Given passage
This section discusses the theoretical aspects of PINNs. Section 2.1 discusses the functioning of NNs. Section 2.2 discusses how the physics knowledge is embedded into the NN. Section 3 discusses the various PINN frameworks, that can solve stiff-PDEs. Finally, Sect. 2.3 discuss various tools that can help in speeding the convergence and improving the accuracy of PINNs.

2.1 Neural Networks for Regression

NNs are nonlinear and non-convex regression frameworks with exceptional predictive capability, widely known as universal approximators of continuous functions [45, 46]. They are known for their ability to learn and generalise very complicated information [47]. This section discusses the evolution of NNs.

One of the simplest regression models is the linear regression. In the case of linear regression, the hypothesis or the trial function is the linear combination of weights and features. Let us assume a dataset with n samples consisting of m features with a bias term ${\varvec{X}} = \left\{ 1,\,{{\varvec{x}}}_{1},\,{{\varvec{x}}}_{2},\,{{\varvec{x}}}_{3},\ldots ,{{\varvec{x}}}_{m}\right\}$ and one label ${\varvec{y}}$. The linear regression hypothesis for the dataset can be written as follows

$${\hat{{\varvec{y}}}}=w_{0}+w_{1}{\varvec{x}}_{1}+w_{2}{\varvec{x}}_{2} +\cdots +w_{m}{\varvec{x}}_{m}={\varvec{W}}^{T}{\varvec{X}},$$

(1)

where the trainable weights ${\varvec{W}}=\left\{ w_{0},\,w_{1},\,w_{2},\ldots ,w_{m}\right\}$ are tweaked such that the mean squared error (MSE) or any loss metric of the ground truth ${\varvec{y}}$ against the predicted output ${\hat{{\varvec{y}}}}$ is minimised.

In principle, we can introduce a hypothesis with a linear combination of weights with nonlinear features too. The main drawback of linear regression is underfitting because it essentially fits a linear equation onto the data points [48, 49].

A simple technique to prevent underfitting is to pass the output of linear regression hypothesis (Eq. 1) to specifically chosen nonlinear function, often referred to as the activation function $\left( \sigma \right)$ [50]. These activation functions, for example, sigmoid, hyperbolic tangent, softmax are continuous and sometimes are infinitely differentiable in the domain of real numbers. The resulting hypothesis (Eq. 2) is referred to as an artificial neuron (Fig. 1) [51]. It transforms the linear regression hypothesis into a nonlinear feature space.

Recorded information
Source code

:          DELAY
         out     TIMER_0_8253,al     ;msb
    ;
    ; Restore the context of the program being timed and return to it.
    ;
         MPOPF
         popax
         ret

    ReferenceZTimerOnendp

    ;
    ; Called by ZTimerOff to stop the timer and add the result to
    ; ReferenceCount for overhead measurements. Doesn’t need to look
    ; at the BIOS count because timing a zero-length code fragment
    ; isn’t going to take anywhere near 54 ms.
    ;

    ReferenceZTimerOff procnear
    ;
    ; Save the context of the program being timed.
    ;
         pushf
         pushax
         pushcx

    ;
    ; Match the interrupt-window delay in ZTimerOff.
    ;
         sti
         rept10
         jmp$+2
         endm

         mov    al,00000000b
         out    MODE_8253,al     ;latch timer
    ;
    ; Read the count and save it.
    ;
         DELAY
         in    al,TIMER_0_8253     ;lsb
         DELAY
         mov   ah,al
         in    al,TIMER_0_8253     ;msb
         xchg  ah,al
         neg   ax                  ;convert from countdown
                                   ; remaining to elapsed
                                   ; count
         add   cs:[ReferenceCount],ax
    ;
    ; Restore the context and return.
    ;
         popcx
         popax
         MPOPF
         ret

Using the information
1. From the passage on neural networks for regression above, quote the part that opens with the words containing "NNs are nonlinear" and closes with "evolution of NNs.".
2. Translate this sentence from the passage on neural networks for regression into Spanish: "In principle, we can introduce a hypothesis with a linear combination of weights with nonlinear features too."
3. Carry on the passage on neural networks for regression from the point where it stops above.

Answers in order
1.
NNs are nonlinear and non-convex regression frameworks with exceptional predictive capability, widely known as universal approximators of continuous functions [45, 46]. They are known for their ability to learn and generalise very complicated information [47]. This section discusses the evolution of NNs.

2. En principio, también podemos introducir una hipótesis con una combinación lineal de pesos con características no lineales.

3.
$${\hat{{\varvec{y}}}}=\sigma \left( w_{0}+w_{1}{\varvec{x}}_{1}+w_{2}{\varvec{x}}_{2}+\cdots \right) =\sigma \left( {\varvec{W}}^{T}{\varvec{X}}\right) .$$

(2)

The artificial neuron is the building block of a NN. DNNs have multiple hidden-layers, each hidden-layer consisting of multiple artificial neurons thus increasing the predictive capability even further. Each hidden layer transforms the feature space into a more complex feature space [52]. It is an open question in interpretable machine learning to explain mathematically, how these nonlinear transformations influence the output [53]. Figure 2 shows the schematic diagram of a FCNN with two hidden layers.

In Fig. 2, there are four layers, one input layer, two hidden layers and one output layer. Both the hidden layers consist of three artificial neurons, also known as the activated neurons or simply the nodes. In a FCNN, each node has its own set of weights or parameters.

Let us define some notation, $a_{i}^{\left( k\right) }$ is the ith activated neuron in the kth layer. $w^{k}$ is the weight matrix controlling the nonlinear mapping between kth layer and $\left( k+1\right)$th layer. If the network has $s_{k}$ activated neurons in kth layer and $s_{\left( k+1\right) }$ activated neurons in $\left( k+1\right)$th layer then $w^{k}$ will be of dimension $s_{\left( k+1\right) }\,\times \,s_{k}$.

2.1.1 Forward Pass

The first step in training of a NN is to forward pass the inputs ${\varvec{X}}$ to obtain the predicted output ${\varvec{{\hat{y}}}}$. Let $a_{i}^{\left( k\right) }=\sigma \left( z_{i}^{\left( k\right) }\right)$ such that ${\varvec{z}}$ is the term without the activation. Now, the forward pass for the FCNN in Fig. 2 can be written as follows:

$$\begin{aligned} {\varvec{z}}^{\left( 2\right) }&={\varvec{w}}^{\left( 1\right) }{\varvec{X}}, \\ {\varvec{a}}^{\left( 2\right) }&=\sigma \left( {\varvec{z}}^{\left( 2\right) }\right) , \\ {\varvec{z}}^{\left( 3\right) }&={\varvec{w}}^{\left( 2\right) }{\varvec{a}}^{\left( 2\right) }, \\ {\varvec{a}}^{\left( 3\right) }&=\sigma \left( {\varvec{z}}^{\left( 3\right) }\right) , \\ {\hat{{\varvec{y}}}}&={\varvec{w}}^{\left( 3\right) }{\varvec{a}}^{\left( 3\right) }. \end{aligned}$$

(3)

In regression problems, the last layer is not activated because we want unbounded values. The hypothesis of a FCNN with two hidden layers can be written as follows:

$${\hat{{\varvec{y}}}}={\varvec{w}}^{\left( 3\right) }\sigma \left( {\varvec{w}}^{\left( 2\right) } \sigma \left( {\varvec{w}}^{\left( 1\right) }{\varvec{X}}\right) \right) .$$

(4)

2.1.2 Backpropagation and Automatic Gradient

Once we have obtained the predicted output ${\hat{{\varvec{y}}}}$ from the forward pass, we can calculate the difference from the ground truth ${\varvec{y}}$ using some loss metric [54]. In general, for a regression problem, the MSE (Eq. 5) is used as a loss metric.

$$J= \frac{1}{2n}\sum _{i=1}^{n}\left|y_{i}-{\hat{y}}_{i}\right|^{2}.$$

(5)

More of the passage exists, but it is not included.